⠀
Еду Комарик строго-настрого запретил Петруше даже нюхать:
– Пройдёт полгода, начнёшь человеком становиться, – сказал Комарик, – мозг твой заработает во всю силу – тогда кушать начинай!
Давно протекли полгода и после них три месяца. Стал Петруша, ещё живя во дворце, потихоньку еду употреблять. Стала еда в кишочках бронзовых приятно побулькивать. А питьё он уже давно принимал.
Вот и теперь: глотнул Петруша морсу с немалым удовольствием. Весьма приятным тот морс оказался.
– Молодчина, что выпил! Теперь слушай сюда. Ночь воробьиная, ночь тревожная скоро настанет. С грозой и страшным ветром. Всполохи зарниц сквозь деревья видны будут, – а ты не бойся! Тяжко тебе станет, – а ты гони тяжесть прочь! Небесная битва неподалёку от Москвы этой ночью произойдёт. Чистая сила станет побивать силу нечистую молнией, громом, ливнем! Все наши спать будут.
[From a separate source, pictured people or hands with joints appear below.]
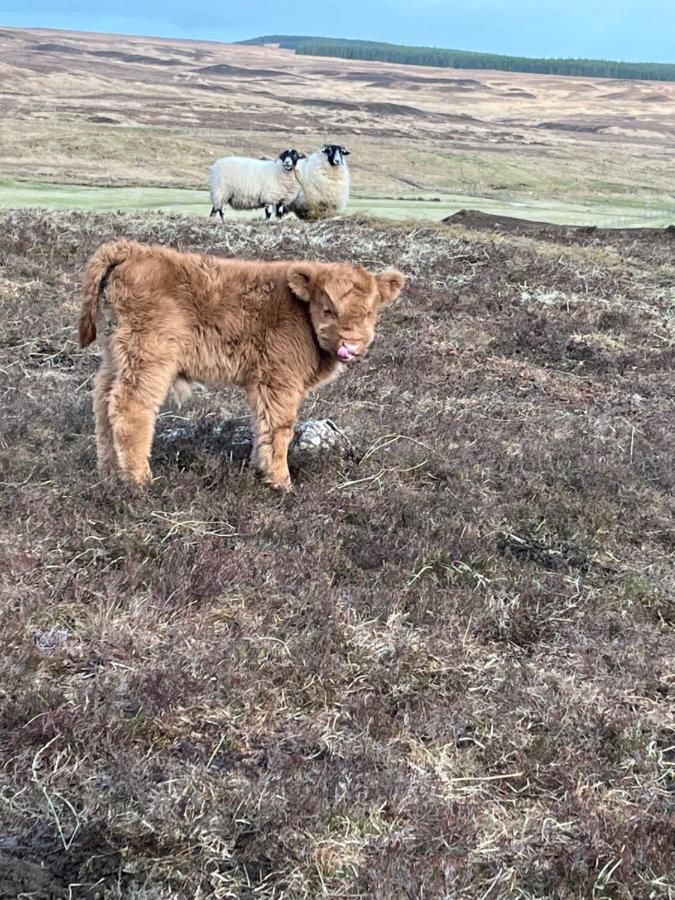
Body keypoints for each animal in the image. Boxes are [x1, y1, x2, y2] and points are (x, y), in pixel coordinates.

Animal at [80, 239, 406, 488]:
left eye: (370, 312)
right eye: (328, 309)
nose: (351, 346)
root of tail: (132, 250)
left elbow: (261, 425)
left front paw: (259, 469)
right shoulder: (279, 379)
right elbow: (279, 428)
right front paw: (281, 482)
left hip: (117, 356)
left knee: (103, 403)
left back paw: (109, 473)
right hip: (149, 356)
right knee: (129, 407)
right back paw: (139, 479)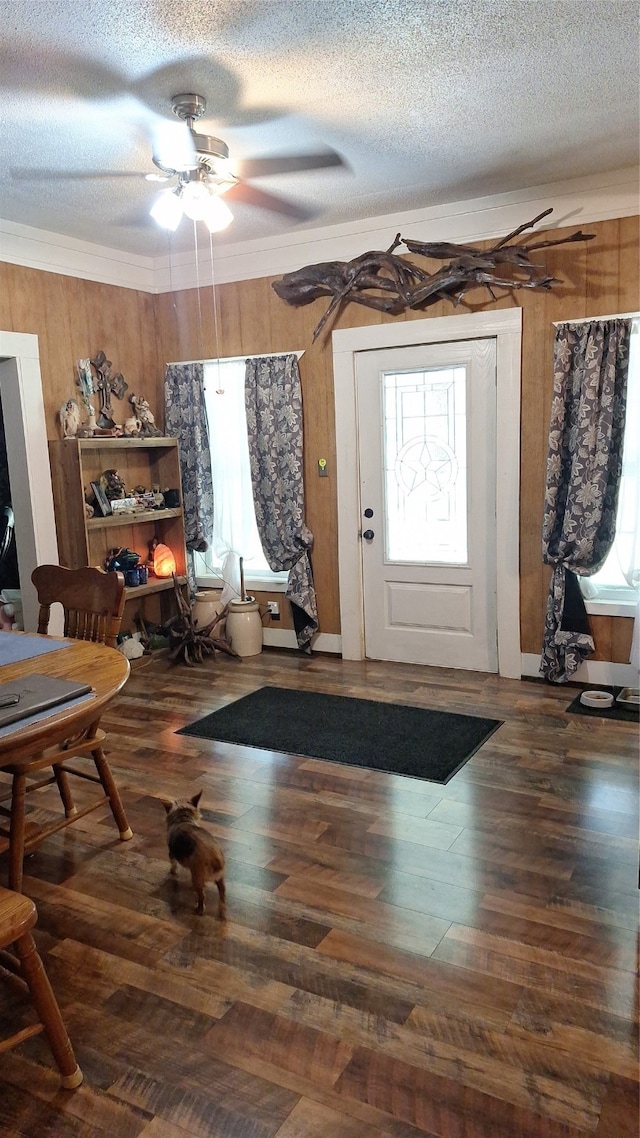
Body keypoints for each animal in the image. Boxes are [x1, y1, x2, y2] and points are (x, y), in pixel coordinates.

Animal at [162, 787, 225, 919]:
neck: (183, 819)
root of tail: (215, 858)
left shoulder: (172, 854)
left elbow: (173, 865)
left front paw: (172, 872)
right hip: (219, 878)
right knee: (222, 892)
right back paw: (222, 909)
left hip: (197, 877)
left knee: (202, 896)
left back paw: (199, 910)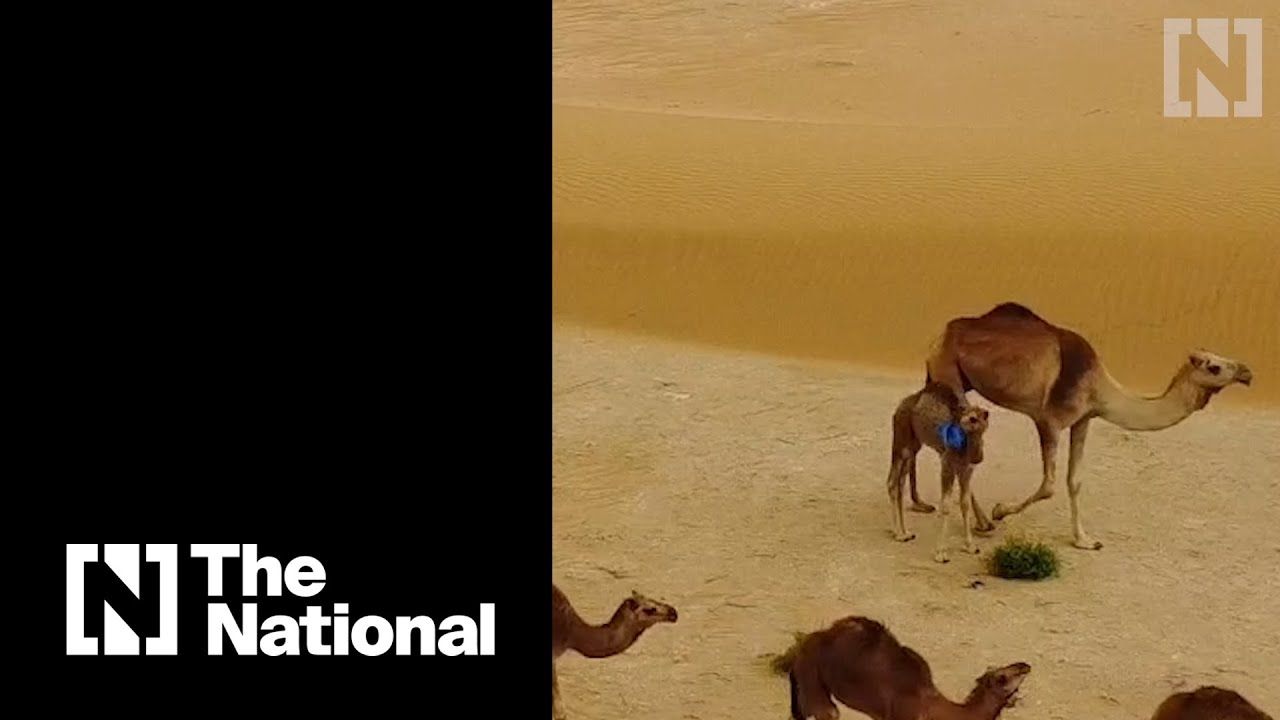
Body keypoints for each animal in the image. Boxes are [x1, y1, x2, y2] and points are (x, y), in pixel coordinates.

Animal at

И ты, как ночь воробьиная кончится, заснёшь…
Убежала Ружа. А Петруша мурсу цыганскую до последней капли допил.
И сразу над лесом молнии засверкали. Ударил гром, и кто-то на всю округу оглушительно застонал-заохал. Потом над лесом что-то предательски треснуло, и хлынул как из сотни бочек ливень. Под этот ливень в цыганском шатре Петруша засыпать и стал. Но вдруг почувствовал: сорвало ветром шатёр, его самого перевернуло, зашвырнуло к обрыву, и летит он с этого обрыва прямо в бездну пылающую! Летит, кувыркается, ни за что зацепиться не может. Но всё-таки зацепился с трудом за огромный корень, из обрыва торчащий. На корне этом разлапистом, свернувшись калачиком, Петруша и заснул.
Да так крепко, что проспал ровно триста лет и три года!
Виделось ему во снах: всё вокруг него, как в танце, вертится. И одёжки на людях, в бездну с обрыва зазирающих, беспрестанно меняются. Словно кто-то громадный и рукастый сперва сдёргивал с человека епанчу или кафтан, потом напяливал на того же человека сверкающие серебром накидки, а после накидок – кожаные, короткие, до пупа, рубахи.
Менялись и головные уборы: то в шлемах богатырских, то в островерхих шапках со звёздами мужики вдруг возникали. А бабы, что сперва в кокошниках были, как-то быстро на головы женские шляпки с перьями напялили. Да ещё при этом печными трубами разные голоса подвывали и речи слышались непонятные. Русская слышалась речь и цыганская, рубленая немецкая и польская шепелявая.